Navigate to the data directory by clicking on the directory names leading to it: Desktop, swc-python, then data:
Launch the notebook by clicking on the “New” button and then selecting “Python 3”:

Command line (Terminal)

1. Navigate to the data directory:

Unix shell

If you’re using a Unix shell application, such as Terminal app in macOS, Console or Terminal in Linux, or Git Bash on Windows, execute the following command:

BASH

cd ~/Desktop/swc-python/data

Command Prompt (Windows)

On Windows, you can use its native Command Prompt program. The easiest way to start it up is pressing Windows Logo Key+R, entering cmd, and hitting Return.
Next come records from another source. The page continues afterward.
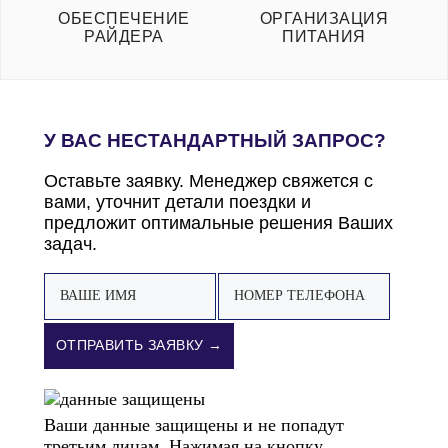
ОБЕСПЕЧЕНИЕ
ОРГАНИЗАЦИЯ
РАЙДЕРА
ПИТАНИЯ
У ВАС НЕСТАНДАРТНЫЙ ЗАПРОС?
Оставьте заявку. Менеджер свяжется с
вами, уточнит детали поездки и
предложит оптимальные решения Ваших
задач.
ОТПРАВИТЬ ЗАЯВКУ →
Ваши данные защищены и не попадут
третьим лицам. Нажимая на кнопку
In the Command Prompt, use the following command to navigate to the data folder:

cd /D %userprofile%\Desktop\swc-python\data

2. Start Jupyter server

Unix shell

BASH

jupyter notebook

Command Prompt (Windows)

python -m notebook

3. Launch the notebook by clicking on the “New” button on the right and selecting “Python 3” from the drop-down menu:

Option B: Cloud Notebook

Colaboratory, or “Colab”, is a cloud service that allows you to run a Jupyter-like Notebook in a web browser. To open a notebook, visit the Colaboratory website. You can upload your datasets using the “Files” panel on the left side of the page.